Sonntag, 22. April 2018

Partnerschaft mit Toyota-Tochter Hino Motors VW-Truck-Chef Andreas Renschler bastelt am Global Champion

Hino-Motors-Chef Yoshio Shimo und der Chef der Volkswagen-Sparte Truck & Bus, Andreas Renschler, haben eine enge Allianz besiegelt

Volkswagen und der japanische Lkw-Bauer Hino Motors gehen nach Informationen von manager-magazin.de eine enge strategische Allianz ein. Die Allianz sieht eine Kooperation unter anderem bei Umwelttechnologien, Elektrofahrzeugen, Absatz- sowie Produktionsnetzwerken vor.

An eine gegenseitige Beteiligung ist nicht gedacht, erfuhr manager-magazin.de aus Konzernkreisen. Die Allianz gilt in dem Konzern als weiterer Schritt auf dem Weg zum Ziel, ein globaler Champion im Nutzfahrzeuggeschäft zu werden, der dann etwa Daimler Paroli bieten soll. Volkswagen bestätigte am Morgen die Kooperation mit einer Mitteilung.

Der Volksagen-Rivale Toyota ist mehrheitlich an Hino mit 50,1 Prozent beteiligt. Hino gilt als führender Nutzfahrzeughersteller mit starker Präsenz in Asien und auf dem japanischen Markt. Das Unternehmen beliefert mehr als 80 Länder und Regionen, darunter die USA.

Der ehemalige Daimler-Manager und jetzige Volkswagen-Truck-Chef Andreas Renschler hatte in den vergangenen drei Jahren nicht nur die beiden selbstbewussten Lkw-Töchter MAN und Scania enger miteinander verzahnt. Unter Renschler hat sich VW Trucks auch mit knapp 20 Prozent an dem US-amerikanischen Lkw-Hersteller Navistar beteiligt. In China wiederum will Renschler die Zusammenarbeit mit Sinotruk weiter ausbauen - MAN hält hier eine 25-Prozent-Beteiligung.

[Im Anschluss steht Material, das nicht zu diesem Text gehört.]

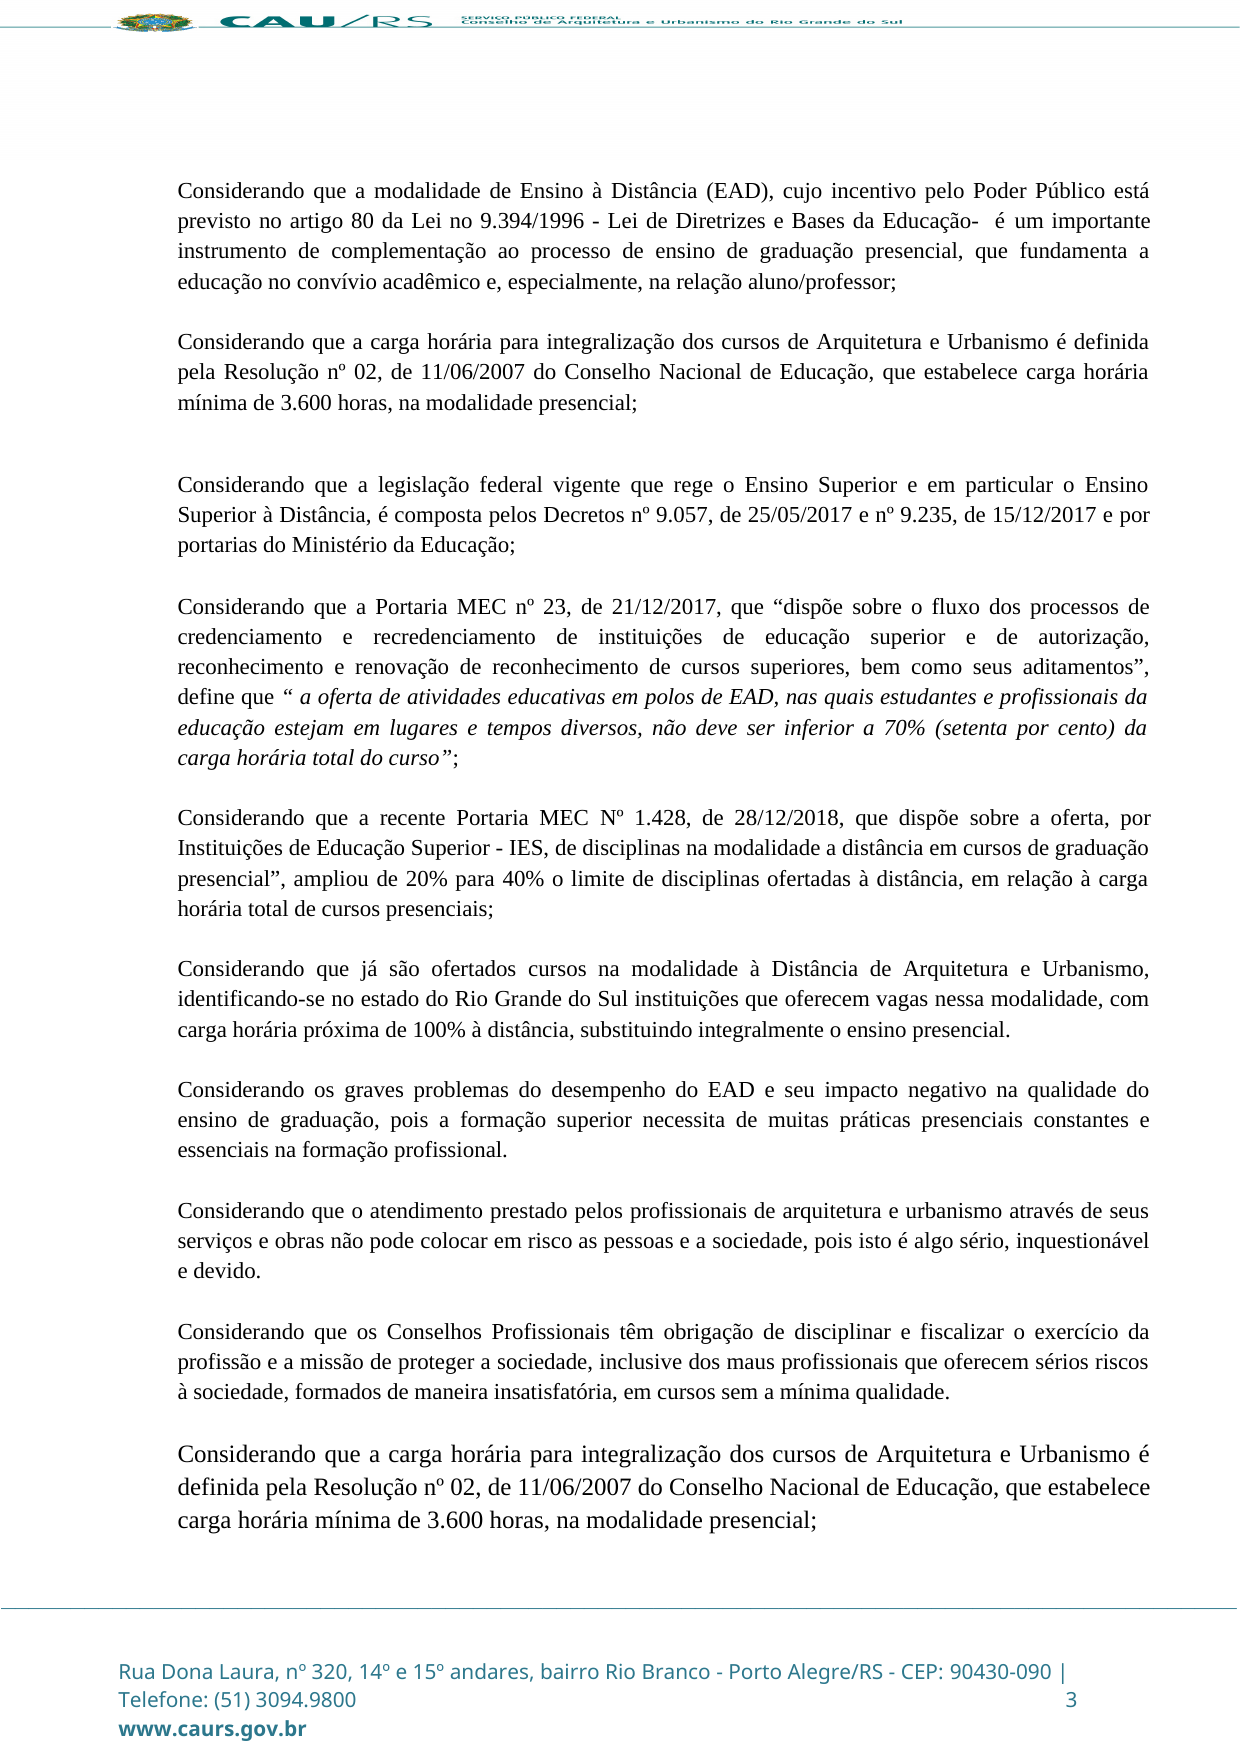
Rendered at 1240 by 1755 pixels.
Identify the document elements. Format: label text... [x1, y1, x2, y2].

text Considerando que a carga horária para integralização dos cursos de Arquitetura e Urbanismo é definida pela Resolução nº 02, de 11/06/2007 do Conselho Nacional de Educação, que estabelece carga horária mínima de 3.600 horas, na modalidade presencial; [177, 328, 1151, 415]
text Considerando que o atendimento prestado pelos profissionais de arquitetura e urbanismo através de seus serviços e obras não pode colocar em risco as pessoas e a sociedade, pois isto é algo sério, inquestionável e devido. [177, 1197, 1151, 1284]
text Considerando os graves problemas do desempenho do EAD e seu impacto negativo na qualidade do ensino de graduação, pois a formação superior necessita de muitas práticas presenciais constantes e essenciais na formação profissional. [177, 1076, 1151, 1163]
text Considerando que a recente Portaria MEC Nº 1.428, de 28/12/2018, que dispõe sobre a oferta, por Instituições de Educação Superior - IES, de disciplinas na modalidade a distância em cursos de graduação presencial”, ampliou de 20% para 40% o limite de disciplinas ofertadas à distância, em relação à carga horária total de cursos presenciais; [177, 804, 1151, 921]
text Considerando que a modalidade de Ensino à Distância (EAD), cujo incentivo pelo Poder Público está previsto no artigo 80 da Lei no 9.394/1996 - Lei de Diretrizes e Bases da Educação- é um importante instrumento de complementação ao processo de ensino de graduação presencial, que fundamenta a educação no convívio acadêmico e, especialmente, na relação aluno/professor; [177, 177, 1151, 294]
text Considerando que os Conselhos Profissionais têm obrigação de disciplinar e fiscalizar o exercício da profissão e a missão de proteger a sociedade, inclusive dos maus profissionais que oferecem sérios riscos à sociedade, formados de maneira insatisfatória, em cursos sem a mínima qualidade. [177, 1318, 1151, 1404]
text Considerando que a Portaria MEC nº 23, de 21/12/2017, que “dispõe sobre o fluxo dos processos de credenciamento e recredenciamento de instituições de educação superior e de autorização, reconhecimento e renovação de reconhecimento de cursos superiores, bem como seus aditamentos”, define que “ a oferta de atividades educativas em polos de EAD, nas quais estudantes e profissionais da educação estejam em lugares e tempos diversos, não deve ser inferior a 70% (setenta por cento) da carga horária total do curso”; [177, 593, 1151, 770]
text Considerando que a carga horária para integralização dos cursos de Arquitetura e Urbanismo é definida pela Resolução nº 02, de 11/06/2007 do Conselho Nacional de Educação, que estabelece carga horária mínima de 3.600 horas, na modalidade presencial; [177, 1439, 1151, 1533]
text Considerando que a legislação federal vigente que rege o Ensino Superior e em particular o Ensino Superior à Distância, é composta pelos Decretos nº 9.057, de 25/05/2017 e nº 9.235, de 15/12/2017 e por portarias do Ministério da Educação; [177, 471, 1151, 558]
text Considerando que já são ofertados cursos na modalidade à Distância de Arquitetura e Urbanismo, identificando-se no estado do Rio Grande do Sul instituições que oferecem vagas nessa modalidade, com carga horária próxima de 100% à distância, substituindo integralmente o ensino presencial. [177, 955, 1151, 1042]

MAN und Scania bilden zusammen mit dem Nutzfahrzeuggeschäft in Brasilien und der Digitalfirma Rio die VW-Sparte Truck & Bus. Womöglich heute schon, heißt es in den Konzernkreisen, könnte der Aufsichtsrat die Umwandlung der Truck & Bus GmbH in eine kapitalmarktfähige AG beschließen und damit die grundlegende Voraussetzung für einen möglichen Börsengang schaffen.

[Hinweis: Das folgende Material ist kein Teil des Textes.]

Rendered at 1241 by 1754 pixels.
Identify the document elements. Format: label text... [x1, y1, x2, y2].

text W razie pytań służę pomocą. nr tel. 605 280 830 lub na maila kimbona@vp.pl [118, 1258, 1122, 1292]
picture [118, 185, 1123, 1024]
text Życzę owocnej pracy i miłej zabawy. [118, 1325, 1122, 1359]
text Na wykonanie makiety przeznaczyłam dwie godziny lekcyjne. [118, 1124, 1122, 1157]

Eine mögliche Erstnotiz könnte Anfang kommenden Jahres erfolgen. Bislang hat der Konzern einen Börsengang der Truck-Sparte immer nur als Option bezeichnet.

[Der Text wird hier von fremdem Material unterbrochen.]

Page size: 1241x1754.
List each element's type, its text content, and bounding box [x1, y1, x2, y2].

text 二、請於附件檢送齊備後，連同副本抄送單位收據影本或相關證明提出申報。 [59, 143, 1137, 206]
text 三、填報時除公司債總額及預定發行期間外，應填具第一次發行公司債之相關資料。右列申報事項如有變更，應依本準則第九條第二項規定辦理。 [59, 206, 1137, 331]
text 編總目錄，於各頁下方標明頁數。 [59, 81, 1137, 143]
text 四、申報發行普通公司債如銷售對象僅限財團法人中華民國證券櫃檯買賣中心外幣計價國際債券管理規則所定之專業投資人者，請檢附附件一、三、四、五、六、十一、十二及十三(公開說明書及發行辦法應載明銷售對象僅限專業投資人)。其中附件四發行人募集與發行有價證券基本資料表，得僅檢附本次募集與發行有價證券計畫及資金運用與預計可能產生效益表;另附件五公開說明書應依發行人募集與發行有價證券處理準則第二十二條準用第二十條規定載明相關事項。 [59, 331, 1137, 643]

Sitz der neuen Truck & Bus AG soll nach Informationen von manager-magazin.de München werden. Die VW Nutzfahrzeuge (unter anderem Caddy bis Crafter) sollen nicht Teil der Truck & Bus AG sein. Anderen Berichten zufolge sollen bei einem möglichen Börsengang der Truck-Sparte bestehende Zusagen an die Beschäftigten der LkW-Töchter erhalten bleiben.